Potential transshipment hubs
The U.S. export administration regulation prohibits the export, reexport or financing of any items subject to U.S. export controls. It also bans proceeding with transactions "with knowledge that a violation has occurred or is about to occur." The regulation applies equally to U.S. and non-U.S. persons and entities, law firm Clifford Chance said in a note last month.
Even if certain international trade is lawful and does not require a U.S. export/reexport license, financial transfers associated with items destined for Russia will attract more attention from government agencies, said law firm Steptoe & Johnson in a July 18 note.
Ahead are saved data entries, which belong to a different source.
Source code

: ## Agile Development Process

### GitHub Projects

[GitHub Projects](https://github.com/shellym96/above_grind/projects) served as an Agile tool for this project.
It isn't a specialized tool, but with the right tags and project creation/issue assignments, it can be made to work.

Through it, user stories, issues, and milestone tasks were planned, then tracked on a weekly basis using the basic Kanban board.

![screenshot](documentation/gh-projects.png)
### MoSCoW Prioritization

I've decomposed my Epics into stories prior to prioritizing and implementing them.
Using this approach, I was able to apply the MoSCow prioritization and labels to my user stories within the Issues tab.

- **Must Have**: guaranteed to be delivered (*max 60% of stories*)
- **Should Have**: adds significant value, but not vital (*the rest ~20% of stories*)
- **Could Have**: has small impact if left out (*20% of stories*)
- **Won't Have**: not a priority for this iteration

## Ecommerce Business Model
Banks should consider how to update their compliance programs, policies and procedures to address the increased export controls targeting Russia, it said.
"There is absolutely a heightened enforcement risk for banks," said David Tannenbaum, a director at consulting firm Blackstone Compliance Services and a former U.S. sanctions enforcement officer. Noncompliance may result in enforcement actions from the BIS, or a case could be referred to the Office of Foreign Assets Control, Tannenbaum said.
Banks will also likely play a bigger role in providing financial intelligence to the BIS for criminal cases against other market participants, such as exporters and freight forwarders, Tannenbaum said.
FinCEN and BIS are asking banks to pay special attention to goods being exported to countries including Brazil, China, India, Israel, Mexico, Singapore, South Africa, Turkey and the United Arab Emirates, which the agencies have identified as "common transshipment points through which restricted or controlled exports have been known to pass before reaching destinations in Russia or Belarus."
Several of these countries have increased exports of select commodities of concern to Russia since the outbreak of the war in Ukraine, as other trading partners such as the U.S. and EU have pulled back from the Russian market, according to Market Intelligence's Global Trade Analytics Suite.
China, for one, increased exports of integrated circuits, also known as computer chips, to Russia by 191% between January and May, while exports of inertial measurement units to Russia rose 136%.
Turkey grew exports of antennas to Russia by 168% in the period, vacuum pumps by 47% and integrated circuits by 1,895%. Vietnam and India were also among the trading partners that recorded significantly higher exports of integrated circuits to Russia in May compared to January.
More red flags
While requirements for banks to identify and report suspicious activity to U.S. authorities is unchanged, financial institutions are expected to search for and detect more red flags, said Terence Grugan, an attorney at Ballard Spahr.
The alert from FinCEN and BIS highlighted 22 specific red flags to assist banks in determining whether an identified activity may be connected to export control evasion. This could involve a payment being made by an entity in a potential transshipment point that is not otherwise involved in a transaction, or a trade that was previously going to Russia but is now destined for a transshipment country. Banks also need to look out for freight-forwarding companies listed as the product's final end customer in traditional Russian transshipment hubs.
Banks with systemic flaws in their compliance program can be held liable for financing sanctions evasions, Grugan said.
A Deutsche Bank spokesperson said international banks already have in place comprehensive controls to comply with sanctions regulations and have "continuously adapted to the changes of the last half year to implement the new sanctions against Russia," including lists of designated parties as well as those related to goods. Many of the steps taken by banks go beyond the regulatory mandatory requirements, the spokesperson said.
"We constantly monitor and audit the reliability of sanctions compliance programs and adjust them to the developing challenges in a risk-based way," the spokesperson added.
The other banks mentioned in this story declined to comment.